• An Enchantment. Christian Durieux. NBM. 72 pages. $19.99.
This most recent addition to the series is, as the others, set within the Louvre, using its collection as the backdrop for this sad tale of a doomed, retired bureaucrat and his encounter with a beautiful young woman who may or may not be real. It’s a great premise, and Durieux weaves a wistful and artful story.
• Red Handed: The Fine Art of Strange Crimes. Matt Kindt. First Second. 272 pages. $26.99.
Kindt’s assemblage of odd stories evokes Raymond Carver and Chester Gould in this assemblage of miniature portraits and personal sketches tied together as a series of offbeat criminal cases solved by a master detective. Kindt’s protagonist is devoted to the letter of the law and not its spirit, solving cases that are largely victimless. His inevitable comeuppance is well constructed and haunting.
• A Treasury of Victorian Murder Compendium: Including: Jack the Ripper, The Beast of Chicago, Fatal Bullet. Rick Geary. NBM. 228 pages. $24.99.
Gathering six previously published Victorian Murder series stories into a single volume is an excellent idea. Geary’s well-researched and deftly told mysteries are a pleasure to read, and his meticulous, subtle and intelligent art make this a powerful and deeply rewarding collection.

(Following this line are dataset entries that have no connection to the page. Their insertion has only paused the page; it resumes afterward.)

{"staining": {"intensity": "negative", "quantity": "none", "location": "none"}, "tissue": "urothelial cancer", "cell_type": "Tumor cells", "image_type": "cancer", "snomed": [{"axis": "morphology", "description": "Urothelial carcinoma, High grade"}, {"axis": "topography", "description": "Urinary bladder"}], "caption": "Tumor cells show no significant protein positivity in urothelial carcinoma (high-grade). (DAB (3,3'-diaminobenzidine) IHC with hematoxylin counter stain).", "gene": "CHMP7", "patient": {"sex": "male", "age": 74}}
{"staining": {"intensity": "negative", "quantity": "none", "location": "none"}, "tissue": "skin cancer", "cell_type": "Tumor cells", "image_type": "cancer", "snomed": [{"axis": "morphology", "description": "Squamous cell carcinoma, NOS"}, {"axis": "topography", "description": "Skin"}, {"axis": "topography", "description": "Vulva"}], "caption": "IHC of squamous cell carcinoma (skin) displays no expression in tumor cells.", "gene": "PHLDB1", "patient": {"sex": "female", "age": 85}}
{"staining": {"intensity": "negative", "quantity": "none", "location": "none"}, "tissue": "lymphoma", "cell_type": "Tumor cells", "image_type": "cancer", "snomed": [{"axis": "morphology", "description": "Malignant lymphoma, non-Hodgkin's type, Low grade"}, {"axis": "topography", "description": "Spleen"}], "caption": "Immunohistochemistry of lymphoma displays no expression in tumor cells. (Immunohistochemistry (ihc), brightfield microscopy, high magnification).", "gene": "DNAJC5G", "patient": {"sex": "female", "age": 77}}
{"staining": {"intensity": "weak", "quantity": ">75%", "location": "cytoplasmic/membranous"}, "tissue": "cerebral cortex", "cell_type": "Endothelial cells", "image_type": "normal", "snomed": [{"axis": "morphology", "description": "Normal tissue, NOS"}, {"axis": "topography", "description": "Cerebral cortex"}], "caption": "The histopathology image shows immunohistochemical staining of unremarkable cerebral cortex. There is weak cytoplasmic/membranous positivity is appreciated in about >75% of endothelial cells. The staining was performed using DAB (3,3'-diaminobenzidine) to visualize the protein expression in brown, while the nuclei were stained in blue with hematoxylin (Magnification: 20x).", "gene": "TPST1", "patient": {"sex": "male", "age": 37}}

• The Complete Don Quixote. Miguel de Cervantes and Rob Davis. Self Made Hero. 296 pages. $27.50.
Cervantes’ Man of La Mancha receives the graphic treatment in this thoughtful and inventive adaptation by British artist Davis. It’s a smart and readable retelling, with witty and inventive use of color.
• Superman: Action Comics, Vol. 2: Bulletproof. Grant Morrison and Rags Morales. DC Comics. 224 pages. $24.99.
Morrison’s All-Star Superman (with artist Frank Quitely) is one of the best comics stories ever, so handing him the reins of the new Action Comics series to reboot the Man of Steel for DC’s “New 52” was a no-brainer. Morales is as good as any superhero illustrator, but Morrison’s decidedly non-linear multidimensional tale failed to establish a new, improved and superior version of the venerable Superman within DC’s new firmament. Maybe Morrison had a grand plan here, but the unfolding story fares no better as a collection than it did as a series of monthly comics — quite unlike Batman Incorporated.